Now, one of the challenges — and I’m sorry that I keep pointing to challenges and unknowns, because I know that’s frustrating. It’s frustrating for me as well. But, but one of the unknowns is what will happen once you convey these things, or you track your own symptoms because the health care system itself doesn’t know.
But we can see some directions that this might lead. I think if a firefighter is reporting symptoms to an occupational physician while they do a medical evaluation, there’s an opportunity to do some more advanced testing. And this will catch some cases and allow us to intervene in places where we can address symptoms or some underlying problems.
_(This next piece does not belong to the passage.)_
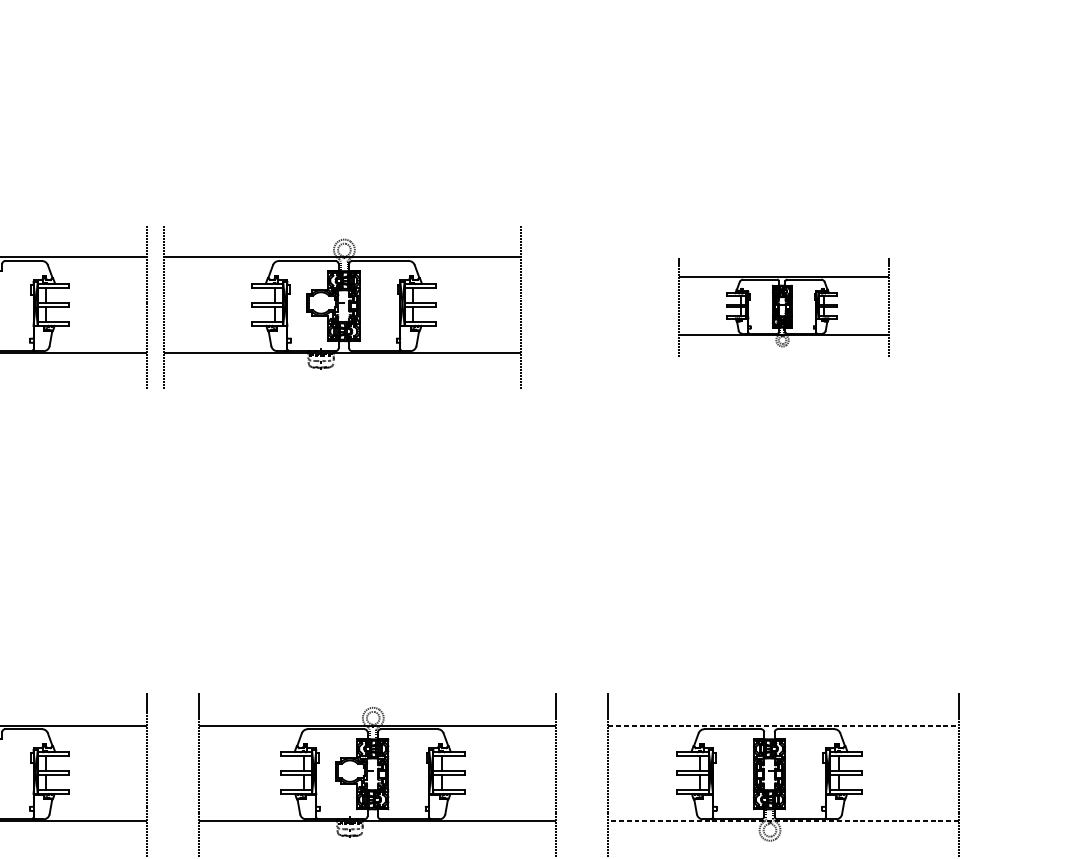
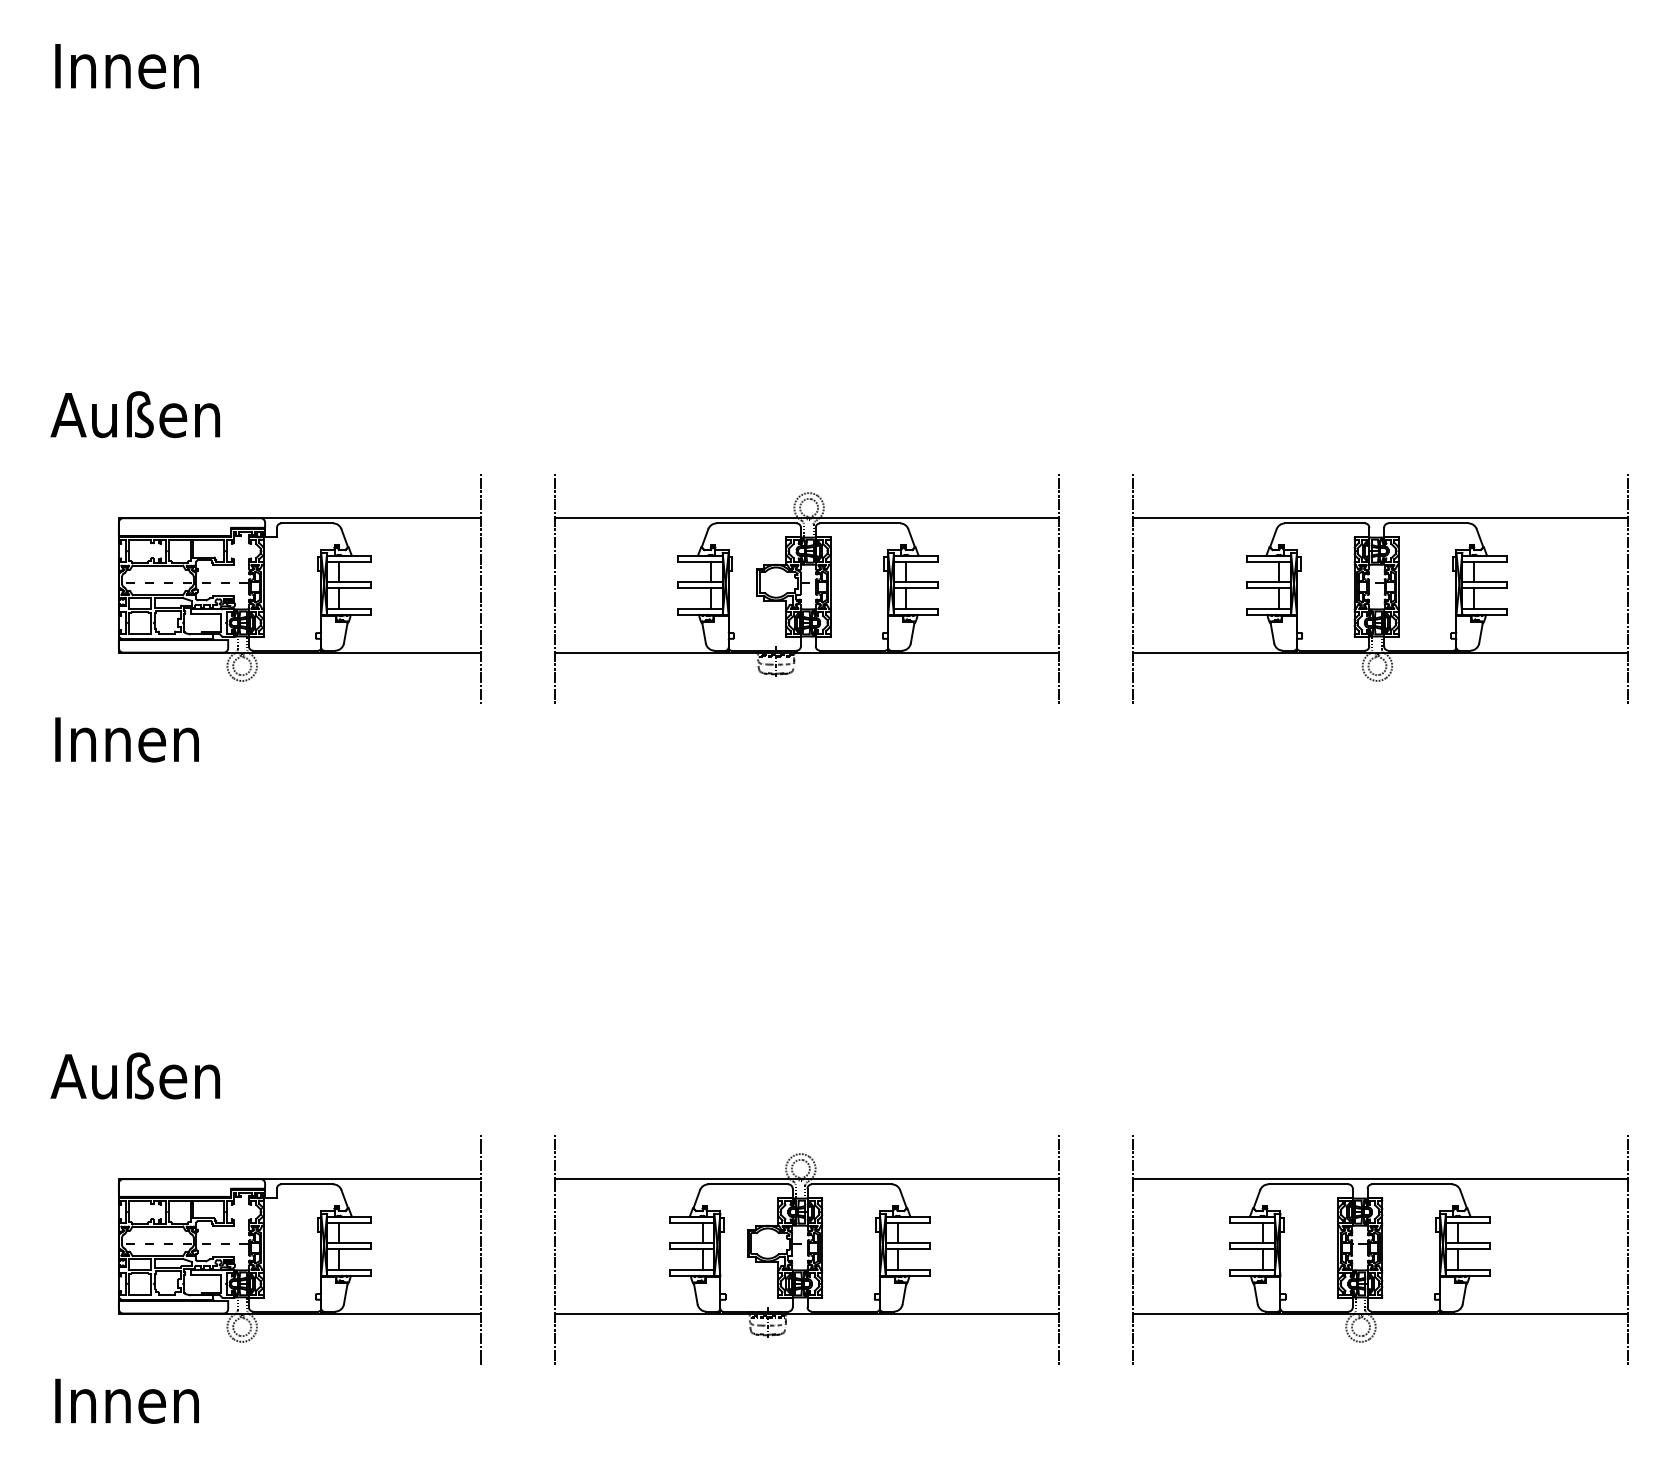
part: (342, 307) -> (806, 588), moved
part: (783, 307) -> (1380, 588), size x1.67
line: (783, 725) -> (1380, 1179), dashed -> solid
line: (783, 820) -> (1379, 1313), dashed -> solid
So, let me take the cardiovascular system as an example. There can be some cardiovascular changes that are transient. There can be inflammation in vessels that this can be treated, but there can also be damage to the heart. Now, most all of this would be unseen. But if firefighters are being diligent about tracking and reporting their symptoms, raising the awareness, it might be called level of suspicion for health care providers, then they can order additional testing and find more components to treat.
I wanna leave you with the caveat. We still don’t know perfectly how to treat all the components of COVID, but we can treat some of it. And we put ourselves in a much better position when firefighters have a level of awareness that allows them to talk intelligently with their health care providers.
And the last thing I just have to say, if you’d give me one more moment here.
The medical evaluations, making sure that our firefighters have medical evaluations, has always been important. It’s important for cancer screening, behavioral health screening, cardiovascular screening, and now understanding how COVID may intersect with any or all of these because COVID is certainly disrupting the immune and hormonal system.
And so, there could be intersections not just with the cardiovascular system, but with the major health issues facing the fire service. So that occupational exam is more important than ever. But it is also critical that firefighters who recognize symptoms in themselves certainly check with their primary care physician.
Do not wait 8 months or 2 months or 10 months until your next medical evaluation. That’s a basis we must have for all firefighters. But if you’re recognizing the potential that these symptoms apply to you, I’d urge you to see a primary care physician and see if there’s follow-up care that can help get you back closer to normal more quickly.
Thank you so much for being with us today.
And fully taking care of a problem is what the fire service does. The fire service doesn’t leave a smoldering fire, and we can’t leave COVID too quickly despite our eagerness to do so.
Well, it’s a joy, and once again, I appreciate all the work that USFA does to support the fire service, and in particular, I appreciate you bringing some attention to a topic that many of us would like to put off to the sides, but really situational awareness is a key for the fire service.
Well, I have to say thank you and, also, that I wanna have you back to talk about cardiovascular health. I’ve heard you speak recently, and I was — you explain it so well. It can be, you know, sometimes when we hear researchers or doctors talk and it goes in one ear, out the other — big words. But you always bring it down and explain it better than even if you use the big words, you know, you’re a plain language advocate and you make sure that we understand. And so, I wanna have you back in the future for cardiovascular health as well.
Well, I appreciate that anytime I’m with you and doing whatever I can to help support the firefighters across this nation who are doing so much for us. I’m happy to do it anytime. Thank you again, Teresa.